§ TEKS SUMBER
——

Mengenal Cukdeh, Makanan Tradisional Khas Desa Jajar, Trenggalek yang Ramah Lingkungan
![]() |
Mohammad Sirojul Akbar |
Cangkeman.net - Hampir setiap daerah memiliki makanan khasnya masing-masing. Seperti halnya di desa Jajar kecamatan Gandusari Trenggalek. Di sana terdapat sebuah makanan unik yang disebut Cukdeh. Tentunya cukdeh bukan suatu umpatan ya, melainkan akronim dari Pincuk Lodeh.
Makanan Pincuk Lodeh ini sudah cukup terkenal di desa Jajar. Bahkan, sampai dibangun sebuah gapura bertuliskan “Kampung Cukdeh”. Karena di desa Jajar ada banyak orang yang memproduksi Cukdeh. Biasanya Cukdeh tersebut dijual di pasar, dijual keliling menggunakan sepeda, atau bahkan juga menerima pesanan dalam jumlah banyak.
Sekilas mungkin Cukdeh mempunyai kesamaan dengan sompil, makanan khas Trenggalek. Kesamaannya secara umum adalah sama-sama merupakan sajian lontong yang dengan kuah sayur lodeh. Namun, mirip bukan berarti sama, karena ada yang perbedaan-perbedaan di antara keduanya, baik dalam segi isi, bentuk maupun kemasan.
Cukdeh menggunakan lontong yang berbentuk segitiga. Lontong bentuk segitiga ini sudah jarang ditemui karena rata-rata masyarakat lebih mengenal lontong yang berbentuk lingkaran panjang. Lontong ini masih mempertahankan bungkusnya menggunakan daun pisang tidak seperti lontong-lontong sekarang yang beralih menggunakan plastik. Lontong tersebut diiris-iris menjadi lebih kecil dan dibutuhkan 2-3 lontong segitiga dalam sajian Cukdeh.

——

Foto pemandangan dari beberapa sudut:

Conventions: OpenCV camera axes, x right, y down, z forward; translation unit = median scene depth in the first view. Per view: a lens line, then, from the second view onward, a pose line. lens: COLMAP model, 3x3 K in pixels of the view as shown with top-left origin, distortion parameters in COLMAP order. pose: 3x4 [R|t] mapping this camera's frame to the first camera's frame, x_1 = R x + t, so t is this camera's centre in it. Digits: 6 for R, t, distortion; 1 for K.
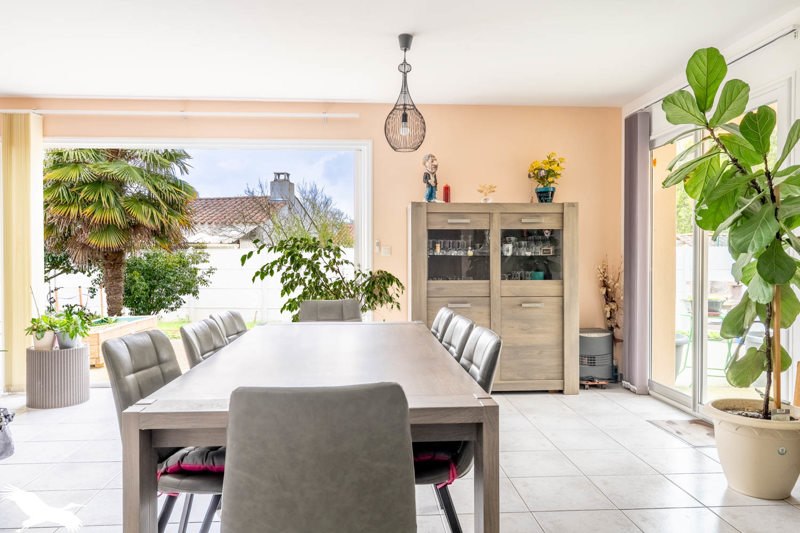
lens RADIAL K [[516.3, 0, 401.1], [0, 516.3, 263.7], [0, 0, 1]] dist [0.003394, -0.000340]
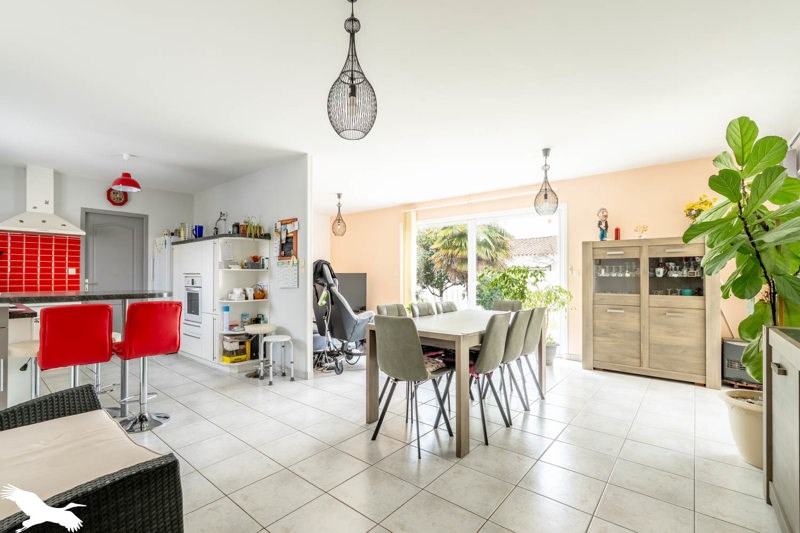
lens RADIAL K [[358.1, 0, 399.7], [0, 358.1, 271.7], [0, 0, 1]] dist [0.000786, 0.000171]
pose [[0.716272, -0.006121, -0.697795, 0.374146], [-0.011895, 0.999709, -0.020979, -0.001191], [0.697720, 0.023327, 0.715991, -0.141215]]
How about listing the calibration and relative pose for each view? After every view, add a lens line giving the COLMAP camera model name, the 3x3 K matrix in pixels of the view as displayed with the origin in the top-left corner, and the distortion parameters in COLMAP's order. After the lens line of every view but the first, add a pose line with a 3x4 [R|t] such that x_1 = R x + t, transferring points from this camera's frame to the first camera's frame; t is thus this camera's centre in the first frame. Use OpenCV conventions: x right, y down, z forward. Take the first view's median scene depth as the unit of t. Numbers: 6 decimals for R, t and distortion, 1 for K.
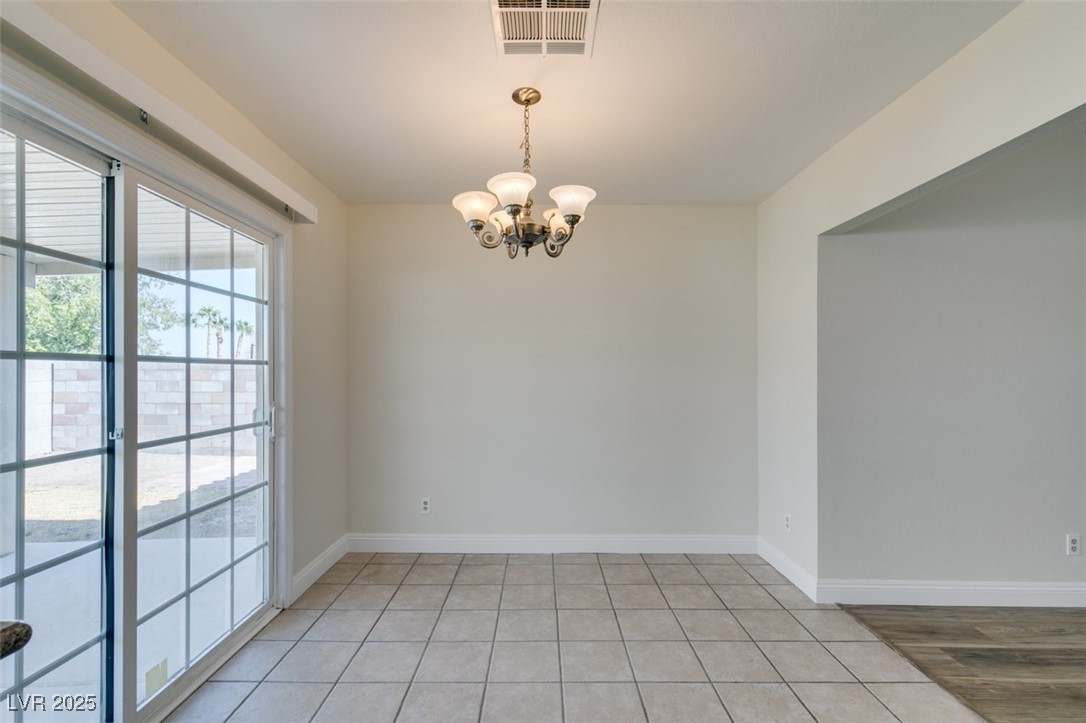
lens RADIAL K [[488.7, 0, 539.8], [0, 488.7, 372.6], [0, 0, 1]] dist [0.004580, -0.001210]
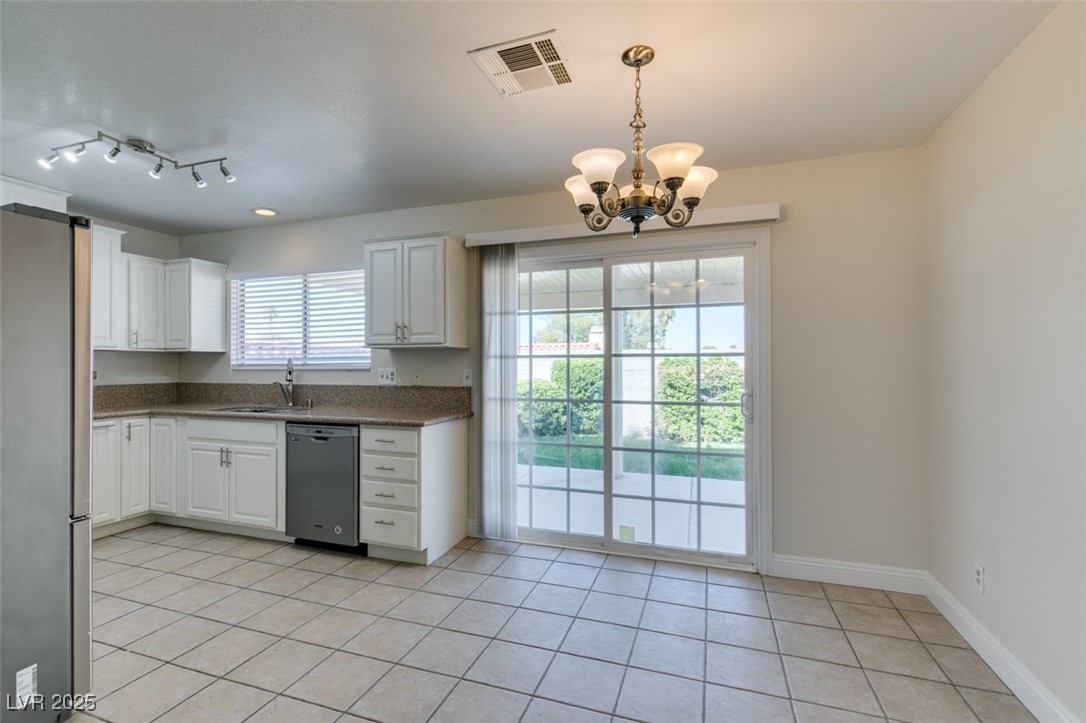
lens RADIAL K [[488.7, 0, 541.4], [0, 488.7, 360.2], [0, 0, 1]] dist [0.004580, -0.001210]
pose [[-0.327364, -0.007735, -0.944867, 0.709543], [0.000694, 0.999964, -0.008427, 0.003465], [0.944898, -0.003414, -0.327347, 0.902002]]
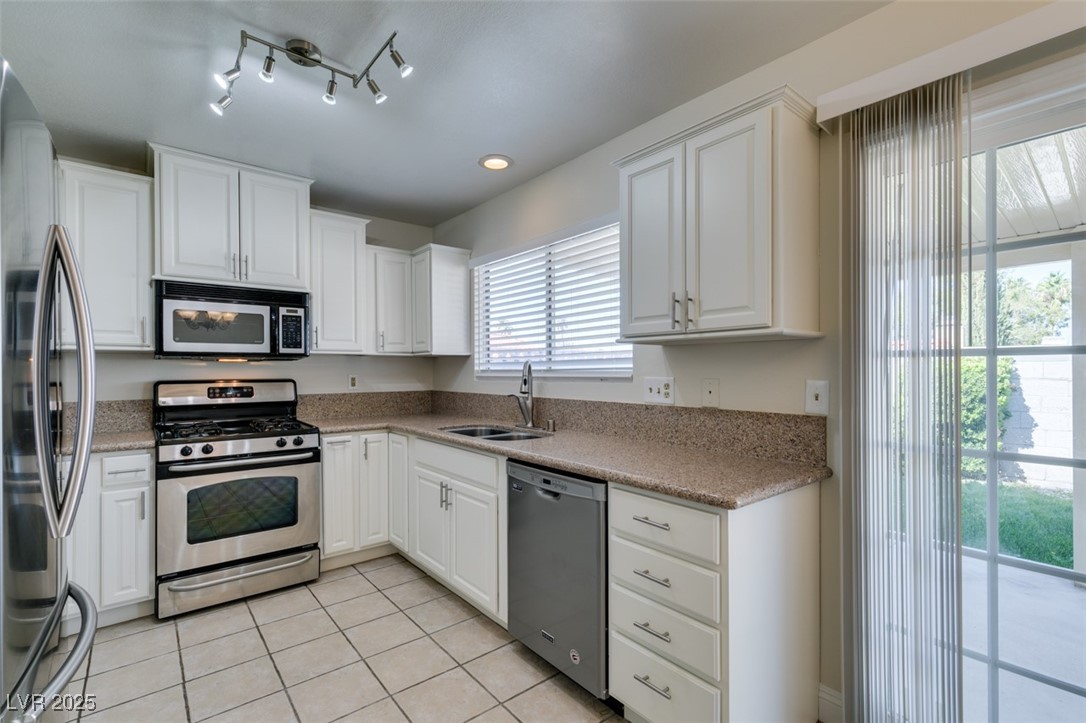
lens RADIAL K [[488.7, 0, 541.6], [0, 488.7, 369.6], [0, 0, 1]] dist [0.004580, -0.001210]
pose [[-0.773841, 0.001983, -0.633376, 0.201686], [0.002169, 0.999998, 0.000481, 0.001289], [0.633376, -0.001002, -0.773844, 0.537454]]
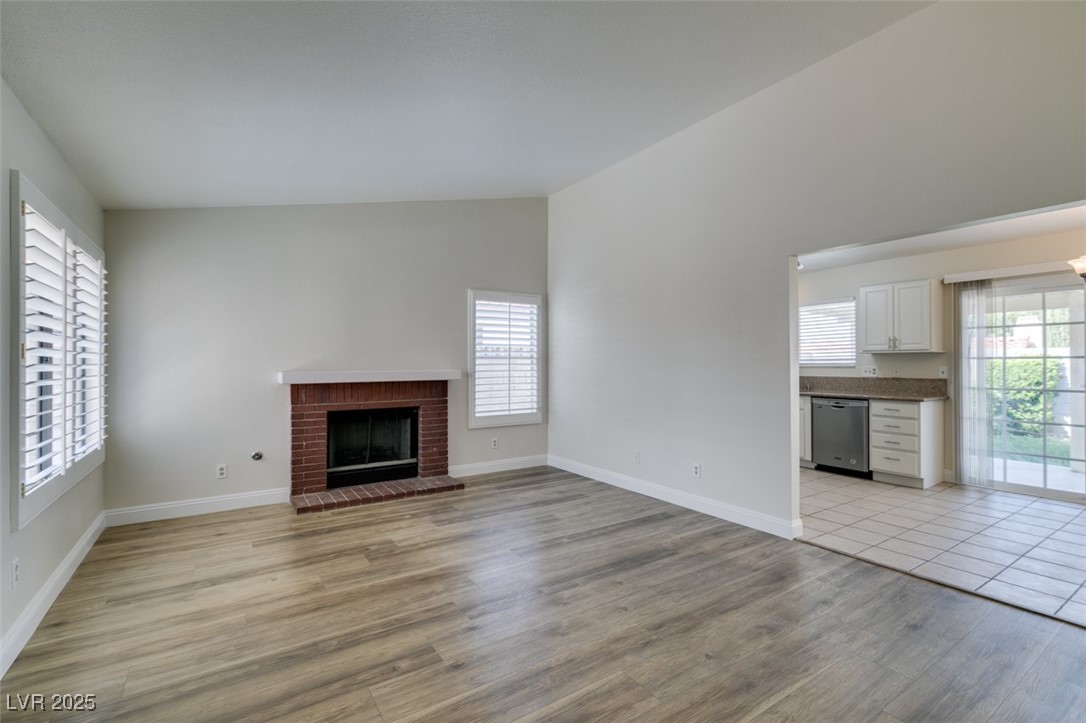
lens RADIAL K [[488.7, 0, 536.2], [0, 488.7, 361.0], [0, 0, 1]] dist [0.004580, -0.001210]
pose [[-0.836212, -0.002387, -0.548401, 1.972354], [0.000499, 0.999987, -0.005114, 0.002757], [0.548406, -0.004550, -0.836200, 1.018106]]
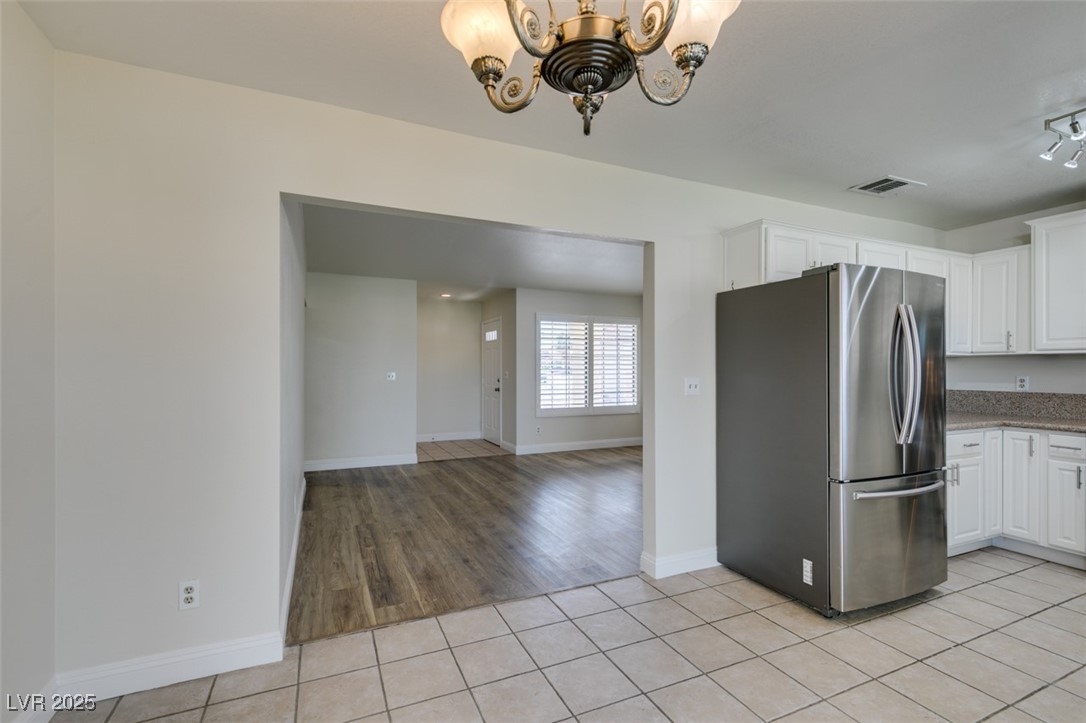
lens RADIAL K [[488.7, 0, 539.2], [0, 488.7, 366.2], [0, 0, 1]] dist [0.004580, -0.001210]
pose [[-0.409403, 0.001613, 0.912352, -0.337108], [-0.001139, 0.999997, -0.002279, -0.001466], [-0.912353, -0.001972, -0.409399, 0.980798]]
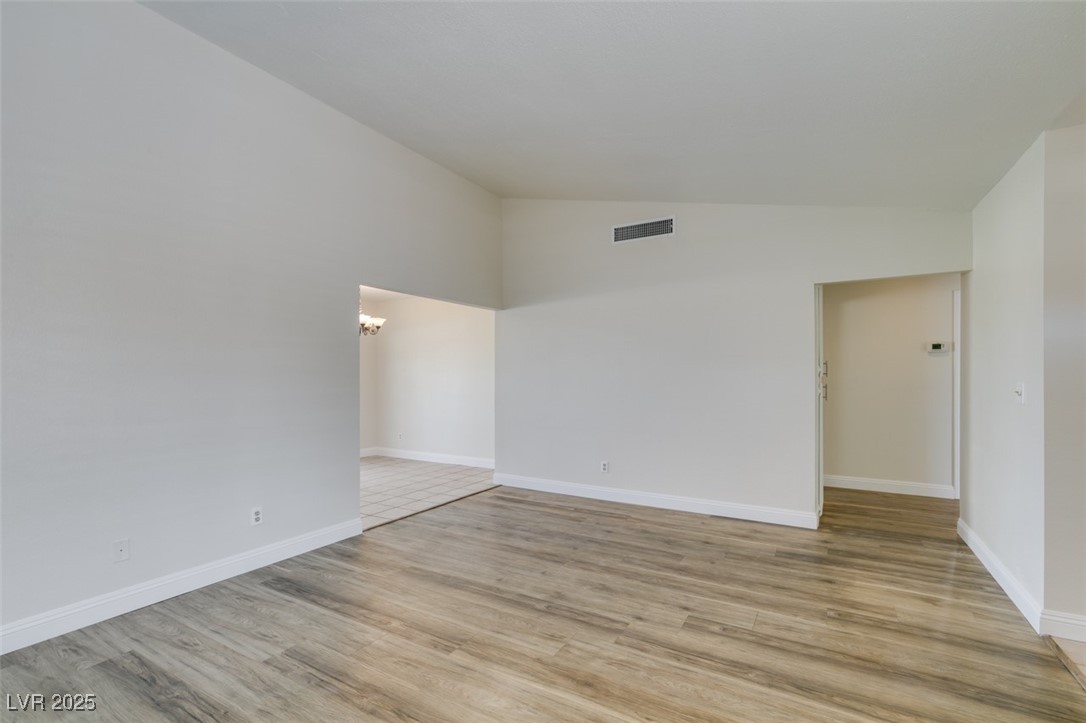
lens RADIAL K [[488.7, 0, 547.5], [0, 488.7, 374.2], [0, 0, 1]] dist [0.004580, -0.001210]
pose [[0.866530, -0.006048, -0.499089, 1.908984], [0.004451, 0.999980, -0.004391, 0.002714], [0.499106, 0.001584, 0.866540, -0.762596]]
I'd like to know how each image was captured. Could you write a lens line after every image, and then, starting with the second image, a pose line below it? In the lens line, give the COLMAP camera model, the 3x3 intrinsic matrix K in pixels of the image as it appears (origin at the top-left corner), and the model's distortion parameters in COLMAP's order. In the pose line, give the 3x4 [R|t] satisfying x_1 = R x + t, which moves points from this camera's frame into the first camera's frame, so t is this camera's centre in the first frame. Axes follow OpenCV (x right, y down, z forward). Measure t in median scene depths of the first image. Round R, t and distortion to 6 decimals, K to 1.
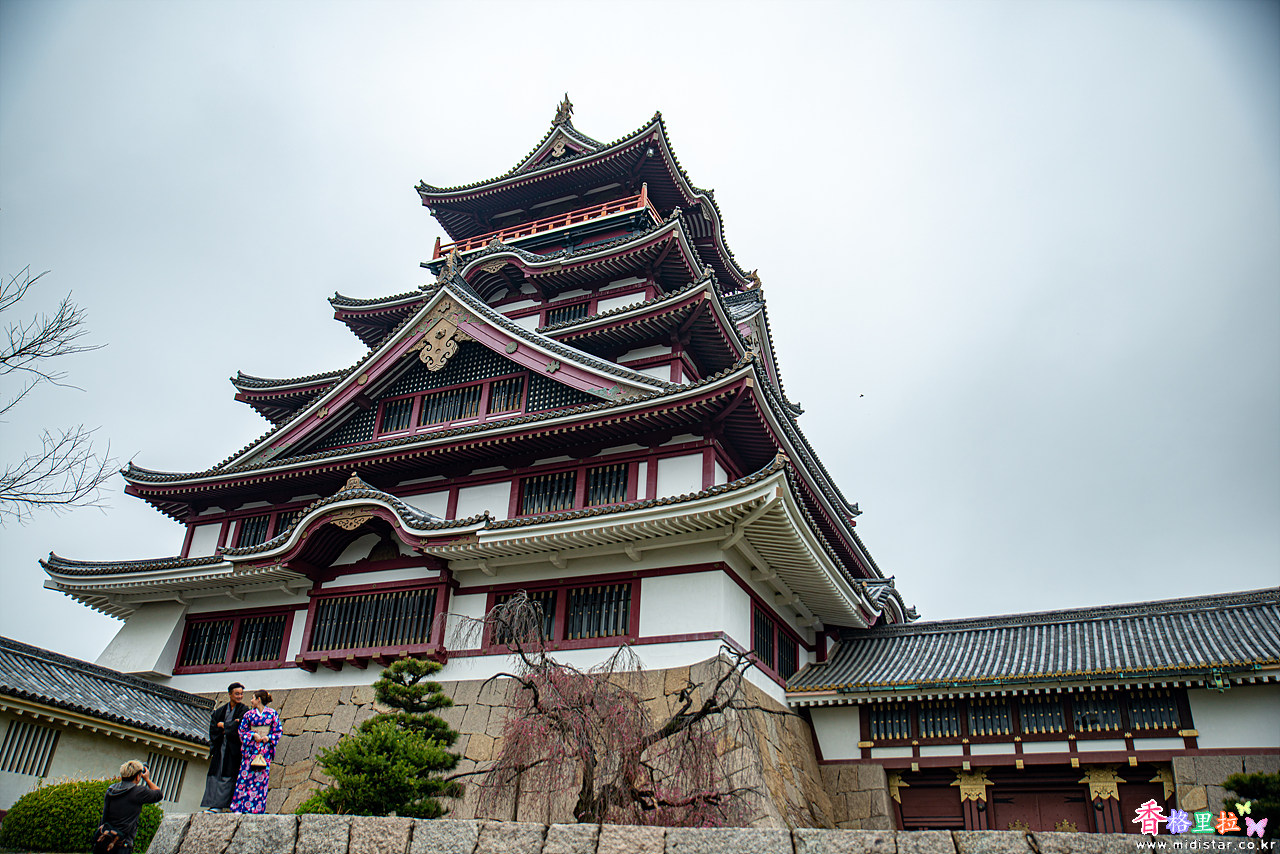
lens RADIAL K [[1026.4, 0, 632.4], [0, 1026.4, 428.3], [0, 0, 1]] dist [-0.070526, 0.073232]
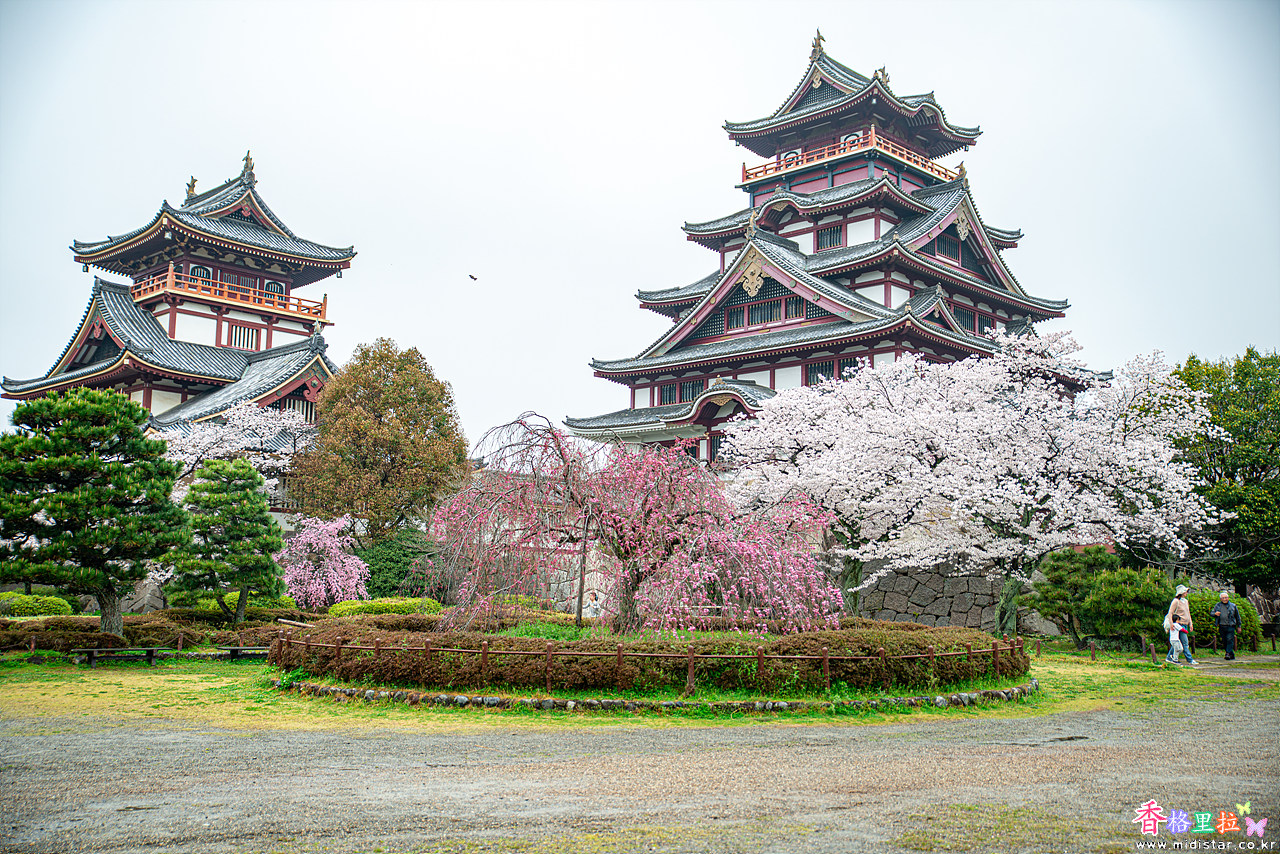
lens RADIAL K [[1300.8, 0, 638.0], [0, 1300.8, 419.1], [0, 0, 1]] dist [0.003486, 0.000000]
pose [[0.937405, -0.082776, -0.338259, 0.408860], [0.184307, 0.942074, 0.280226, -0.595794], [0.295469, -0.325029, 0.898362, -1.276628]]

——

§ DAFTAR TUGAS
a. Menurut teks tentang Cukdeh, Cukdeh merupakan akronim dari apa?
b. Terjemahkan kalimat dari teks tentang Cukdeh ini ke dalam bahasa Inggris: "Cukdeh menggunakan lontong yang berbentuk segitiga."
c. Lanjutkan teks tentang Cukdeh mulai setelah kalimat terakhirnya.

§ JAWABAN PER NOMOR
a. Pincuk Lodeh.

b. Cukdeh uses triangle-shaped lontong.

c.
Setelah irisan lontong tersaji, tentunya kemudian disiram menggunakan kuah lodeh bersantan. Kemudian juga terdapat berbagai varian sayur lodeh, umunya menggunakan nangka yang masih muda (tewel). Namun ada juga yang menggunakan tunas bambu yang masih muda (rebung), manisan atau terong. Apapun jenisnya dalam lodeh, yang penting bersantan. Karena konon masyarakat Trenggalek akan lemas jika tidak mengkonsumsi sayur bersantan.
Setelah disirami sayur lodeh, kemudian juga ditaburi kacang dan bawang yang sebelumnya digoreng terlebih dahulu. Kacang dan bawang ini tidak boleh ditinggalkan dalam sajian Cukdeh. Karena kacang dan bawanglah yang akan menambah cita rasa gurih dalam Cukdeh.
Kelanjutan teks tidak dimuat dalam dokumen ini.